A typical research environment as well as an end-of-semester scenario is full of expressions such as:
“I have a thesis to submit and I am going crazy.”
“I hate SPSS.”
“My Reliability score is negative. Shit! I have to do it all over again.”
Well, it is not difficult to write a research paper. Despite the stress and fear attached with a thesis or a dissertation, it is one of the best things to do. I am not crazy if I say that. Trust me; it gives you an exciting experience and opportunity to satisfy that curious craving to explore new things.
Designing surveys/questionnaires, pre-testing, getting them filled, coding and finally analyzing the data, is usually the most dreaded moment. One of the reasons for such disgust is the trouble with reliability analysis. To simplify things, let’s take a look at the following article:
Reliability means that upon repeating the same instrument to collect data, the results generated are consistent. In this way, instead of the measure, the reliability of a research is more directed towards the scores. For this reason, a lower score of reliability shows low level of consistently and points at the inaccuracy of data. To test reliability, there are a number of different coefficients which measure specific parameters and their use differs on the basis of the context of a study. This article will focus on Cronbach’s alpha.
The value of Cronbach’s Alpha can vary depending on the number of total items, the way different items measure the same construct, and the extent to which each item is correlated to the other. A value of .6 to 1 is acceptable where a score closer to 1 is more reliable.
Since the magnitude of Alpha can vary on the basis of the internal consistency and correlation of the items, it is important to look at the corrected item-total correlation. This column basically incorporates the correlation between a question item and the sum score of the other remaining items. For instance, if the corrected item-total correlation of a question is .472, it shows the correlation between this question and the sum score of other (total) questions. The value of .472 shows that there is a positive moderate correlation between a question and the combined score of the rest of the questions. It also demonstrates how one item is internally consistent with the composite score of other items. Therefore items showing a very weak score for corrected item-total correlation can be fixed by deleting them. Also, rephrasing, reversed coding, or checking if items measure the construct correctly, can greatly increase the value of the coefficient of reliability. As a matter of fact, when items show perfect correlation, alpha equals to 1. Also while running a reliability check, the column titled as Cronbach’s Alpha if item deleted shows the impact on the Cronbach’s alpha which greatly contributes to the magnitude of alpha.

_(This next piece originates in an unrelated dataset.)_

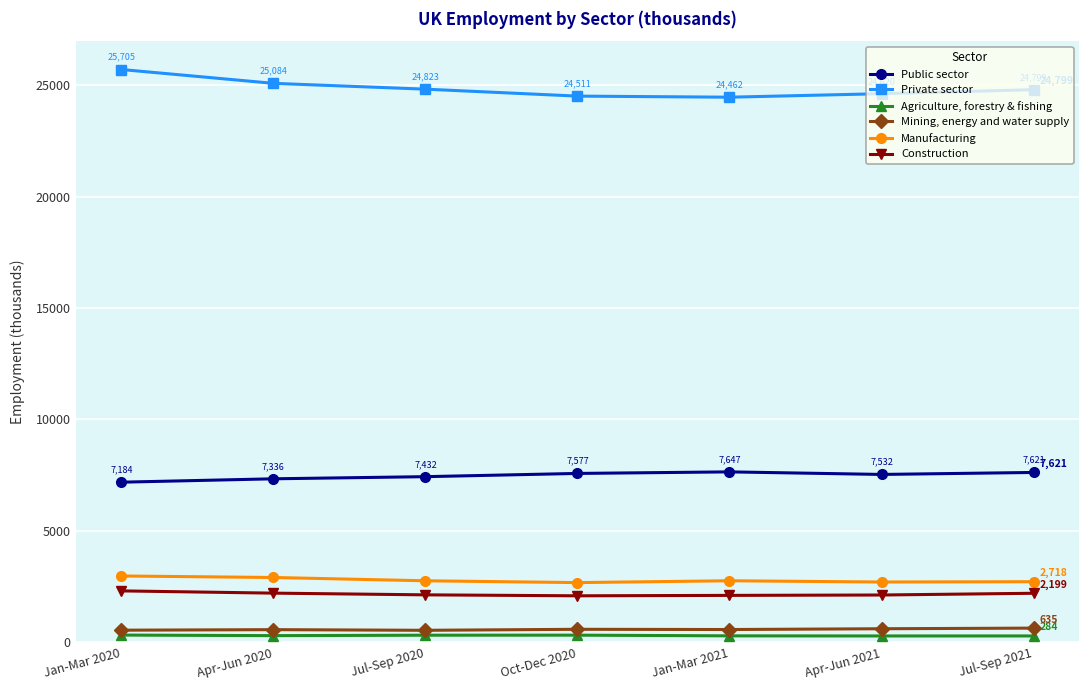

How many lines are shown in the chart?

6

Thus, since reliability measures how consistent the scores of a study are after repeating it several times, Cronbach’s alpha is the most widely and accurate measure of coefficient of reliability. A value of .8 to 1 is considered highly reliable where alpha equals to 1 in the case when items are perfectly correlated. The magnitude of alpha is greatly affected by the number of the items, the extent to which they measure a construct, the manner in which they are phrased and coded and their correlation with other items. For this reason, the value could increase by deleting some items and by stressing upon raising the internal consistencies and correlation of items.